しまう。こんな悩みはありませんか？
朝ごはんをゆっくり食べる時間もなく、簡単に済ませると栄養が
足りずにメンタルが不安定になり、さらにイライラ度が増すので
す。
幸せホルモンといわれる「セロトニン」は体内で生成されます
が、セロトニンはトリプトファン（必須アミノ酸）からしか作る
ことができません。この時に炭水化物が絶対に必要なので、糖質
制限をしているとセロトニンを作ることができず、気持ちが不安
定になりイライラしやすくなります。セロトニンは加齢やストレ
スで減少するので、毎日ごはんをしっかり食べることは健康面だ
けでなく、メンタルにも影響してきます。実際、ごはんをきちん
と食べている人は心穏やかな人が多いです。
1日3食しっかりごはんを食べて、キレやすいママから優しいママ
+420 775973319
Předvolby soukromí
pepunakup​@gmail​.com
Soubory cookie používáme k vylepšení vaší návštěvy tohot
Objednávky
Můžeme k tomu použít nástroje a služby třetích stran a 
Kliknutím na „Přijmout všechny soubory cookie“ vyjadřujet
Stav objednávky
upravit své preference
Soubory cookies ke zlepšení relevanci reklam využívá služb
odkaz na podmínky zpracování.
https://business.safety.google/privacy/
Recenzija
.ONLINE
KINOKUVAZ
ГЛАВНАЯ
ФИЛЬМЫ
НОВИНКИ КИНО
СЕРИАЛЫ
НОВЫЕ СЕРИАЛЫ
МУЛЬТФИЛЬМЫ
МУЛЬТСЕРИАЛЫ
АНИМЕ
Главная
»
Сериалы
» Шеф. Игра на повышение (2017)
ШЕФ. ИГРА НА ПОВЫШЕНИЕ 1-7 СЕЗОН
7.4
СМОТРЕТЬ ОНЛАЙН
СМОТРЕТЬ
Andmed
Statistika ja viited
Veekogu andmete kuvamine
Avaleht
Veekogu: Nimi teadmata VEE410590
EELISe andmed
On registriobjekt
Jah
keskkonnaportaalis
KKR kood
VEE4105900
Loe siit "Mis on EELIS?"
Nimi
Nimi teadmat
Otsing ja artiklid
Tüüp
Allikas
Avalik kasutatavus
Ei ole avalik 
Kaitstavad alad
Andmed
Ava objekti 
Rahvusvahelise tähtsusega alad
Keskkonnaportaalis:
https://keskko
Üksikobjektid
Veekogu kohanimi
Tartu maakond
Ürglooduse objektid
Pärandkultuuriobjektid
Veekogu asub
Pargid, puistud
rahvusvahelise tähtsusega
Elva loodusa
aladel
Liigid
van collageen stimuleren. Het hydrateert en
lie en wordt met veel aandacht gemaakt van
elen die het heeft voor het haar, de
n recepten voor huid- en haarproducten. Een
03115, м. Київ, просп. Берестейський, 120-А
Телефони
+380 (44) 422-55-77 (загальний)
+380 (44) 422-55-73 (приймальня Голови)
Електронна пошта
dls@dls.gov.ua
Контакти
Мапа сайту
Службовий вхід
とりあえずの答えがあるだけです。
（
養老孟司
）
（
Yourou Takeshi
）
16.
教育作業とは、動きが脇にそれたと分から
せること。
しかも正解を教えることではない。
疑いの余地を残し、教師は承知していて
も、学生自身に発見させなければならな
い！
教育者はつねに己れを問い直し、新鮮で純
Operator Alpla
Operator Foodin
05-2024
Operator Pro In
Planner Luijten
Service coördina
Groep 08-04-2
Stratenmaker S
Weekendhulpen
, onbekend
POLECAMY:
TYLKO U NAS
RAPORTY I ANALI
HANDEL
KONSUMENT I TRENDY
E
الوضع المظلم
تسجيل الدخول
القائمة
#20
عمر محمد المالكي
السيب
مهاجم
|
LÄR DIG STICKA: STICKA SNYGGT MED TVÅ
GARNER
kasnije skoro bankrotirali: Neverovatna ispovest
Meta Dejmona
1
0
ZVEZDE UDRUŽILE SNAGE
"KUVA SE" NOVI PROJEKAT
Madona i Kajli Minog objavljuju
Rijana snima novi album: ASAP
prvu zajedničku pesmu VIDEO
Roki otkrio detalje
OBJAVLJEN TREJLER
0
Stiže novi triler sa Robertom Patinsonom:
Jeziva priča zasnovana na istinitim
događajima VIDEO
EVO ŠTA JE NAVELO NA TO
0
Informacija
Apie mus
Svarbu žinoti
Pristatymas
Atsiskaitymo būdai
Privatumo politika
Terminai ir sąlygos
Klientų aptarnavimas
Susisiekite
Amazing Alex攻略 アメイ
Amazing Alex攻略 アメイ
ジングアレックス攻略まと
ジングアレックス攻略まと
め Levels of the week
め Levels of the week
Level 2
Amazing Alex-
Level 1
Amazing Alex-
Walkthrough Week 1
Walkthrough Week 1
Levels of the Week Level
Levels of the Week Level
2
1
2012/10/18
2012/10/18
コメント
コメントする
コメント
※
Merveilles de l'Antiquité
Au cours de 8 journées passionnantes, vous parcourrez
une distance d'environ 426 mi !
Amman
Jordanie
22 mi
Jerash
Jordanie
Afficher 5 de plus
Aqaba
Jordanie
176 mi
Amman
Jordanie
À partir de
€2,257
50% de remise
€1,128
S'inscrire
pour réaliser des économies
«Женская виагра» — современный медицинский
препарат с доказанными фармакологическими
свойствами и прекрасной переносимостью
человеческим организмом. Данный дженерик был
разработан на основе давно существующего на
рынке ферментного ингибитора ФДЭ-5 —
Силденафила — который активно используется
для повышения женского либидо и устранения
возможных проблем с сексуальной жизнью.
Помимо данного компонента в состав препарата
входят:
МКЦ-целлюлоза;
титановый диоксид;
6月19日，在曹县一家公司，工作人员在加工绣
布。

▶ _Request_
Using the records above, count the lines that hold the string "Operator", and give back only the result.

▶ _Answer to this problem_
3